Dorian:"I already made it abundantly clear that I wouldn't, they agreed that until further notice, me and Lilith will be an exclusive thing. While that's happening Thia will try to find another man, and if she doesn't by the time something major happens in mine and Lilith' s relationship, I'd have to have her and Lilith unless me and Lilith are no longer together, which I hope would never be the case." Hearing this my mother starts to calm down and gives a withering look to all three of us.

Desdemona:"So what's it like over there in their world?"

Dorian:"Oh Eternia is great-"

Desdemona:"Wait like Masters of the Universe Eternia?"

Dorian:"No ma, nothing like your outdated reference that only a few would get such as myself. Anyway Eternia is essentially a land where every religion, culture, and people's mythologies come together. Turns out the gods are real, even The God, that you worship so much. Turns out he's not as powerful and all knowing and caring as the church would have you believe, turns out it was his church and Empire that kidnapped me and nearly enslaved me if it wasn't for Julian and the pope screwing up the summoning ritual. They essentially saved me. Also turns out the spell made me no longer human. So yeah there's that. Also go cool powers, got the Force, stuff like that."

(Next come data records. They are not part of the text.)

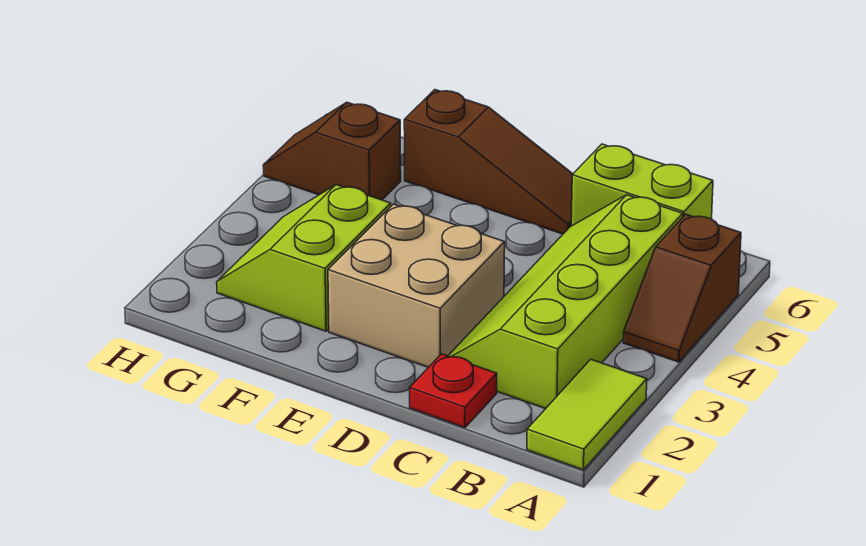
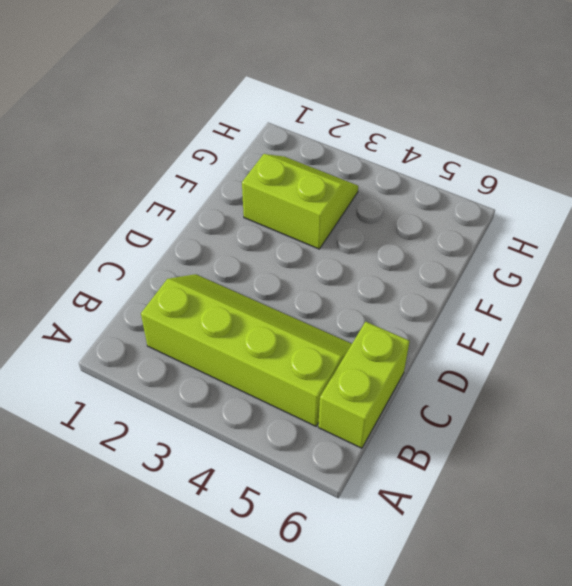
none -> lime tile A1:A2 level 1
none -> brown slope A4:A5 level 1 top 5

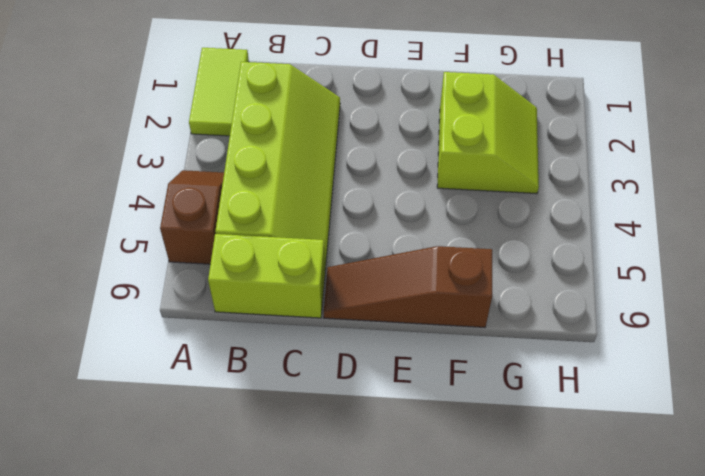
none -> red plate C1 level 1
none -> tan brick D2:E3 level 1

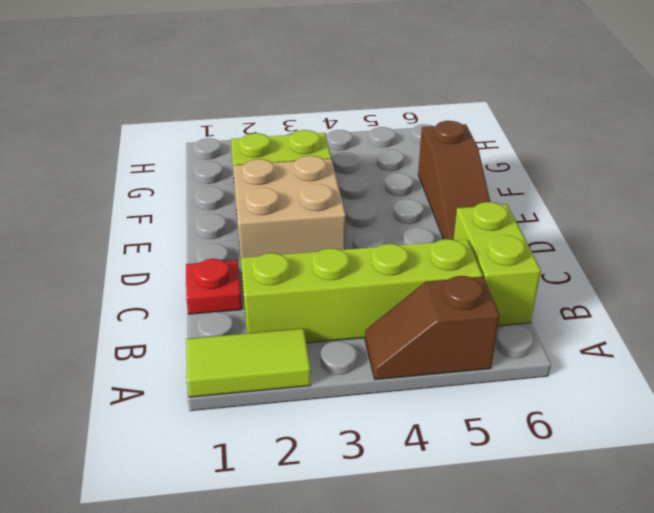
none -> brown slope G5:H5 level 1 top G

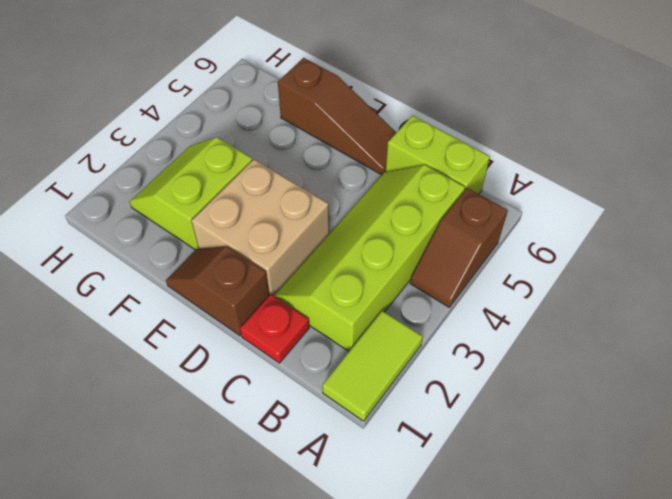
brown slope D1:E1 level 1 top D -> brown slope G5:H5 level 1 top G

Desdemona:"You're such a nerd, having the Force."

Dorian:"Ya know what? Means I don't have to get up from the couch to get snacks. I'm officially baller status."

Desdemona:"More like dork status."

Dorian:"Woman..... I will tickle attack you....." and at that I one the conversation with that threat and she pales. Then she gets a look as if she wants to change the subject from her imminent pissing of her pants from laughter.

She always had bladder problems.....

Desdemona:"Oh that reminds me, I still have your phone and stuff packed up. I keep it charged in case you ever called it." She says as she goes to her room and I hear rustling around.

Thia:"How are you so candid with her Dorian? You told her Lilith took your v-card. That's like ewww."

Dorian:"Oh please, you and Lilith would have told her anyways. Plus I'm candid cause she knows I'm mature enough to be an adult about things, even though there is proof to the contrary." I finish as my ma walks back out with a charger, cord, and my phone with all my downloaded music.

Desdemona:"Found it! I don't have your headphones sadly."

Dorian:"Like I care, you know I hate them, anyway thanks ma. I was dying without good music."

Lilith:"Well sorry that my world doesn't have much recreation....."Lilith adds with a sullen pout.

Hmmmm, she's sexy when she pouts.

Desdemona:"Ew Dorian, get a room. Stop acting like a horny teenager." Oh god my ma is here, forgot.

Dorian:"Fine, I'll act like a horny adult then. Come on Lilith, I actually have a sexy times playlist." As I say that Lucifer bursts through the door.

Lucifer:"Dorian you were right, the there is a big issue, but besides that we got a problem."

Dorian:"What is it? I was having a fun conversation with one of my few family members before you so rudely interrupted." I say with annoyance in my tone.

Lucifer:"Dorian be serious, the city is under attack, The Lost Empire is here. They brought a MAC Cannon."